- _Material for this exercise_
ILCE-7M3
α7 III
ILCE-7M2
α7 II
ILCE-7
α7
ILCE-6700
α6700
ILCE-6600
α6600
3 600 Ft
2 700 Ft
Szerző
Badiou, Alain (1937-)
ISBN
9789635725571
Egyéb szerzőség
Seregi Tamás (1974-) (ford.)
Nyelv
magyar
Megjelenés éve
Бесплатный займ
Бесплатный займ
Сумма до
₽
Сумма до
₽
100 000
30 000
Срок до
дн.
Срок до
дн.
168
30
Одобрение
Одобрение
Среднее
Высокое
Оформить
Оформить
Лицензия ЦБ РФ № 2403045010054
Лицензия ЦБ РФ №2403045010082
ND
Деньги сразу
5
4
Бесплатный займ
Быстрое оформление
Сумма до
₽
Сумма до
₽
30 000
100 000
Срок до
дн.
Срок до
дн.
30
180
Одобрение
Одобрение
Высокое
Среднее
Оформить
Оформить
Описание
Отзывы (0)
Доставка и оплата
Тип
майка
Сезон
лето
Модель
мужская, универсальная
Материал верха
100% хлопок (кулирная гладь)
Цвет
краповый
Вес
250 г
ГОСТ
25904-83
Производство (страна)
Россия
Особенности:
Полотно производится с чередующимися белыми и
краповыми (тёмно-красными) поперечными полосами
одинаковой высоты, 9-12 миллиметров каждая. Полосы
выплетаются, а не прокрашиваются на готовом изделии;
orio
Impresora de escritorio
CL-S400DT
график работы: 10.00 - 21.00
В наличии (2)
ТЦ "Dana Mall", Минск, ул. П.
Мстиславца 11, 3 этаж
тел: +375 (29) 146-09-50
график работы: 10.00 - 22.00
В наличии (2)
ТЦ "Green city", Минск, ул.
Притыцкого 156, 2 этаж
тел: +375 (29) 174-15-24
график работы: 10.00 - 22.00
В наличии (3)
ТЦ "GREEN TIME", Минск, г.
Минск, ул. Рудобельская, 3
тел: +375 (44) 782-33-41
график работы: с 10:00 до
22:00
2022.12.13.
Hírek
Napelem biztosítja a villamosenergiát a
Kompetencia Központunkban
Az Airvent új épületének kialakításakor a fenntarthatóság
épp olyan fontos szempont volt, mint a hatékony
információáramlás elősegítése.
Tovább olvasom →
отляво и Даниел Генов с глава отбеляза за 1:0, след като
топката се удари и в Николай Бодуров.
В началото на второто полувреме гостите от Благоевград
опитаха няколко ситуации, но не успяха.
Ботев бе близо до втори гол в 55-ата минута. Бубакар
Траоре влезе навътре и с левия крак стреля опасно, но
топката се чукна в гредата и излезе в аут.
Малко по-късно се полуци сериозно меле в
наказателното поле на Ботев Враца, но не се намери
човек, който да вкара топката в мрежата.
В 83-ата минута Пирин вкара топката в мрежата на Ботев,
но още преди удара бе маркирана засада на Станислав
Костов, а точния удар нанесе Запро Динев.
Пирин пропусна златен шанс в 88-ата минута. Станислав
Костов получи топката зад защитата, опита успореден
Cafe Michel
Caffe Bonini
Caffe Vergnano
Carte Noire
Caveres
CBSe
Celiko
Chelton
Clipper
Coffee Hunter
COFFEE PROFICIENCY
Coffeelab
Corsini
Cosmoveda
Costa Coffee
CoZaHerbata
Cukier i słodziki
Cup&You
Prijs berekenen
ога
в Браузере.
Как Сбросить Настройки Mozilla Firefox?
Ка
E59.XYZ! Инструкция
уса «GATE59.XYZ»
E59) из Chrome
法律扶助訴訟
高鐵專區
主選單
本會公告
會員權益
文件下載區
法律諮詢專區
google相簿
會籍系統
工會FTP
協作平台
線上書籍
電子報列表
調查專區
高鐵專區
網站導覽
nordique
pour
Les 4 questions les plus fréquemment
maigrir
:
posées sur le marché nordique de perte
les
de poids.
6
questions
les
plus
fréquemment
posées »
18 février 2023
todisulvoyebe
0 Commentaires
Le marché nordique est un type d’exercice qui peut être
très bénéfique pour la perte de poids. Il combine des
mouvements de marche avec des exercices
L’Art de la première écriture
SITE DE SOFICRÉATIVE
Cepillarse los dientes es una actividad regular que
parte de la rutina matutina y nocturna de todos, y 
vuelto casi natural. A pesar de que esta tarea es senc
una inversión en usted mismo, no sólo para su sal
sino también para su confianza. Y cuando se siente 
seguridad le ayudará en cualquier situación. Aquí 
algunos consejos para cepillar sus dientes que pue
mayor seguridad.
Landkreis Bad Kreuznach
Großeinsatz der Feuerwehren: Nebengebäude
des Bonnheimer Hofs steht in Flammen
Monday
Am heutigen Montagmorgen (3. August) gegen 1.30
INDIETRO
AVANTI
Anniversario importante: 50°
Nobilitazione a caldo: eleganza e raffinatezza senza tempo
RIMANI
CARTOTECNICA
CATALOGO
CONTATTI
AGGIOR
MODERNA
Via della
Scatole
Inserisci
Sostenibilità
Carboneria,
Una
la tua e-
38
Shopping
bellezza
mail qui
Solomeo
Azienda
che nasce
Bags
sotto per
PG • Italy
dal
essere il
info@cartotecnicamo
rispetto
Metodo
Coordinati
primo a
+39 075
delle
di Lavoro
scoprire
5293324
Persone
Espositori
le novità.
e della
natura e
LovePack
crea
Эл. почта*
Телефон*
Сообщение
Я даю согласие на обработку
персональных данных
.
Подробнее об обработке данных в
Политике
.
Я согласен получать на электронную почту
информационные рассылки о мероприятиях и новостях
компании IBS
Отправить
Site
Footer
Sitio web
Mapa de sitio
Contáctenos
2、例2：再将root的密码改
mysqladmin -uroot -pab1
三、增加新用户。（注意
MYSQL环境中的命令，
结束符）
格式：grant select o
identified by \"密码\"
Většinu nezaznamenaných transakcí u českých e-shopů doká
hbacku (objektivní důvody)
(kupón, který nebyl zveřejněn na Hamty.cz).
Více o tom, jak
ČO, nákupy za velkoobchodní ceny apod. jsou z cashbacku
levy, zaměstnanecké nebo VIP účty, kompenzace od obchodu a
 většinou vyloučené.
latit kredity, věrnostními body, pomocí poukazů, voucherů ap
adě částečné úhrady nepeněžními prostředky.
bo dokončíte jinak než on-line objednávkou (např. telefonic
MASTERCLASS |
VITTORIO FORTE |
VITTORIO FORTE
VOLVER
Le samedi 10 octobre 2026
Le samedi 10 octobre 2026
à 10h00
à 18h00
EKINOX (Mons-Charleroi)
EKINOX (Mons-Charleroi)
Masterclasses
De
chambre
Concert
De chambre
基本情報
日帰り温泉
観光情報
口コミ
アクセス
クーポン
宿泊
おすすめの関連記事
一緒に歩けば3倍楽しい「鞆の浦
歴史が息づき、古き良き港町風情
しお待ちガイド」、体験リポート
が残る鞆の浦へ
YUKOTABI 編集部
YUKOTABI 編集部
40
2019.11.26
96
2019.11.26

- _The task_
Arrange every line of text in the rows above as a numbered list, omitting any blank lines.

- _Answer section_
1. ILCE-7M3
2. α7 III
3. ILCE-7M2
4. α7 II
5. ILCE-7
6. α7
7. ILCE-6700
8. α6700
9. ILCE-6600
10. α6600
11. 3 600 Ft
12. 2 700 Ft
13. Szerző
14. Badiou, Alain (1937-)
15. ISBN
16. 9789635725571
17. Egyéb szerzőség
18. Seregi Tamás (1974-) (ford.)
19. Nyelv
20. magyar
21. Megjelenés éve
22. Бесплатный займ
23. Бесплатный займ
24. Сумма до
25. ₽
26. Сумма до
27. ₽
28. 100 000
29. 30 000
30. Срок до
31. дн.
32. Срок до
33. дн.
34. 168
35. 30
36. Одобрение
37. Одобрение
38. Среднее
39. Высокое
40. Оформить
41. Оформить
42. Лицензия ЦБ РФ № 2403045010054
43. Лицензия ЦБ РФ №2403045010082
44. ND
45. Деньги сразу
46. 5
47. 4
48. Бесплатный займ
49. Быстрое оформление
50. Сумма до
51. ₽
52. Сумма до
53. ₽
54. 30 000
55. 100 000
56. Срок до
57. дн.
58. Срок до
59. дн.
60. 30
61. 180
62. Одобрение
63. Одобрение
64. Высокое
65. Среднее
66. Оформить
67. Оформить
68. Описание
69. Отзывы (0)
70. Доставка и оплата
71. Тип
72. майка
73. Сезон
74. лето
75. Модель
76. мужская, универсальная
77. Материал верха
78. 100% хлопок (кулирная гладь)
79. Цвет
80. краповый
81. Вес
82. 250 г
83. ГОСТ
84. 25904-83
85. Производство (страна)
86. Россия
87. Особенности:
88. Полотно производится с чередующимися белыми и
89. краповыми (тёмно-красными) поперечными полосами
90. одинаковой высоты, 9-12 миллиметров каждая. Полосы
91. выплетаются, а не прокрашиваются на готовом изделии;
92. orio
93. Impresora de escritorio
94. CL-S400DT
95. график работы: 10.00 - 21.00
96. В наличии (2)
97. ТЦ "Dana Mall", Минск, ул. П.
98. Мстиславца 11, 3 этаж
99. тел: +375 (29) 146-09-50
100. график работы: 10.00 - 22.00
101. В наличии (2)
102. ТЦ "Green city", Минск, ул.
103. Притыцкого 156, 2 этаж
104. тел: +375 (29) 174-15-24
105. график работы: 10.00 - 22.00
106. В наличии (3)
107. ТЦ "GREEN TIME", Минск, г.
108. Минск, ул. Рудобельская, 3
109. тел: +375 (44) 782-33-41
110. график работы: с 10:00 до
111. 22:00
112. 2022.12.13.
113. Hírek
114. Napelem biztosítja a villamosenergiát a
115. Kompetencia Központunkban
116. Az Airvent új épületének kialakításakor a fenntarthatóság
117. épp olyan fontos szempont volt, mint a hatékony
118. információáramlás elősegítése.
119. Tovább olvasom →
120. отляво и Даниел Генов с глава отбеляза за 1:0, след като
121. топката се удари и в Николай Бодуров.
122. В началото на второто полувреме гостите от Благоевград
123. опитаха няколко ситуации, но не успяха.
124. Ботев бе близо до втори гол в 55-ата минута. Бубакар
125. Траоре влезе навътре и с левия крак стреля опасно, но
126. топката се чукна в гредата и излезе в аут.
127. Малко по-късно се полуци сериозно меле в
128. наказателното поле на Ботев Враца, но не се намери
129. човек, който да вкара топката в мрежата.
130. В 83-ата минута Пирин вкара топката в мрежата на Ботев,
131. но още преди удара бе маркирана засада на Станислав
132. Костов, а точния удар нанесе Запро Динев.
133. Пирин пропусна златен шанс в 88-ата минута. Станислав
134. Костов получи топката зад защитата, опита успореден
135. Cafe Michel
136. Caffe Bonini
137. Caffe Vergnano
138. Carte Noire
139. Caveres
140. CBSe
141. Celiko
142. Chelton
143. Clipper
144. Coffee Hunter
145. COFFEE PROFICIENCY
146. Coffeelab
147. Corsini
148. Cosmoveda
149. Costa Coffee
150. CoZaHerbata
151. Cukier i słodziki
152. Cup&You
153. Prijs berekenen
154. ога
155. в Браузере.
156. Как Сбросить Настройки Mozilla Firefox?
157. Ка
158. E59.XYZ! Инструкция
159. уса «GATE59.XYZ»
160. E59) из Chrome
161. 法律扶助訴訟
162. 高鐵專區
163. 主選單
164. 本會公告
165. 會員權益
166. 文件下載區
167. 法律諮詢專區
168. google相簿
169. 會籍系統
170. 工會FTP
171. 協作平台
172. 線上書籍
173. 電子報列表
174. 調查專區
175. 高鐵專區
176. 網站導覽
177. nordique
178. pour
179. Les 4 questions les plus fréquemment
180. maigrir
181. :
182. posées sur le marché nordique de perte
183. les
184. de poids.
185. 6
186. questions
187. les
188. plus
189. fréquemment
190. posées »
191. 18 février 2023
192. todisulvoyebe
193. 0 Commentaires
194. Le marché nordique est un type d’exercice qui peut être
195. très bénéfique pour la perte de poids. Il combine des
196. mouvements de marche avec des exercices
197. L’Art de la première écriture
198. SITE DE SOFICRÉATIVE
199. Cepillarse los dientes es una actividad regular que
200. parte de la rutina matutina y nocturna de todos, y 
201. vuelto casi natural. A pesar de que esta tarea es senc
202. una inversión en usted mismo, no sólo para su sal
203. sino también para su confianza. Y cuando se siente 
204. seguridad le ayudará en cualquier situación. Aquí 
205. algunos consejos para cepillar sus dientes que pue
206. mayor seguridad.
207. Landkreis Bad Kreuznach
208. Großeinsatz der Feuerwehren: Nebengebäude
209. des Bonnheimer Hofs steht in Flammen
210. Monday
211. Am heutigen Montagmorgen (3. August) gegen 1.30
212. INDIETRO
213. AVANTI
214. Anniversario importante: 50°
215. Nobilitazione a caldo: eleganza e raffinatezza senza tempo
216. RIMANI
217. CARTOTECNICA
218. CATALOGO
219. CONTATTI
220. AGGIOR
221. MODERNA
222. Via della
223. Scatole
224. Inserisci
225. Sostenibilità
226. Carboneria,
227. Una
228. la tua e-
229. 38
230. Shopping
231. bellezza
232. mail qui
233. Solomeo
234. Azienda
235. che nasce
236. Bags
237. sotto per
238. PG • Italy
239. dal
240. essere il
241. info@cartotecnicamo
242. rispetto
243. Metodo
244. Coordinati
245. primo a
246. +39 075
247. delle
248. di Lavoro
249. scoprire
250. 5293324
251. Persone
252. Espositori
253. le novità.
254. e della
255. natura e
256. LovePack
257. crea
258. Эл. почта*
259. Телефон*
260. Сообщение
261. Я даю согласие на обработку
262. персональных данных
263. .
264. Подробнее об обработке данных в
265. Политике
266. .
267. Я согласен получать на электронную почту
268. информационные рассылки о мероприятиях и новостях
269. компании IBS
270. Отправить
271. Site
272. Footer
273. Sitio web
274. Mapa de sitio
275. Contáctenos
276. 2、例2：再将root的密码改
277. mysqladmin -uroot -pab1
278. 三、增加新用户。（注意
279. MYSQL环境中的命令，
280. 结束符）
281. 格式：grant select o
282. identified by \"密码\"
283. Většinu nezaznamenaných transakcí u českých e-shopů doká
284. hbacku (objektivní důvody)
285. (kupón, který nebyl zveřejněn na Hamty.cz).
286. Více o tom, jak
287. ČO, nákupy za velkoobchodní ceny apod. jsou z cashbacku
288. levy, zaměstnanecké nebo VIP účty, kompenzace od obchodu a
289.  většinou vyloučené.
290. latit kredity, věrnostními body, pomocí poukazů, voucherů ap
291. adě částečné úhrady nepeněžními prostředky.
292. bo dokončíte jinak než on-line objednávkou (např. telefonic
293. MASTERCLASS |
294. VITTORIO FORTE |
295. VITTORIO FORTE
296. VOLVER
297. Le samedi 10 octobre 2026
298. Le samedi 10 octobre 2026
299. à 10h00
300. à 18h00
301. EKINOX (Mons-Charleroi)
302. EKINOX (Mons-Charleroi)
303. Masterclasses
304. De
305. chambre
306. Concert
307. De chambre
308. 基本情報
309. 日帰り温泉
310. 観光情報
311. 口コミ
312. アクセス
313. クーポン
314. 宿泊
315. おすすめの関連記事
316. 一緒に歩けば3倍楽しい「鞆の浦
317. 歴史が息づき、古き良き港町風情
318. しお待ちガイド」、体験リポート
319. が残る鞆の浦へ
320. YUKOTABI 編集部
321. YUKOTABI 編集部
322. 40
323. 2019.11.26
324. 96
325. 2019.11.26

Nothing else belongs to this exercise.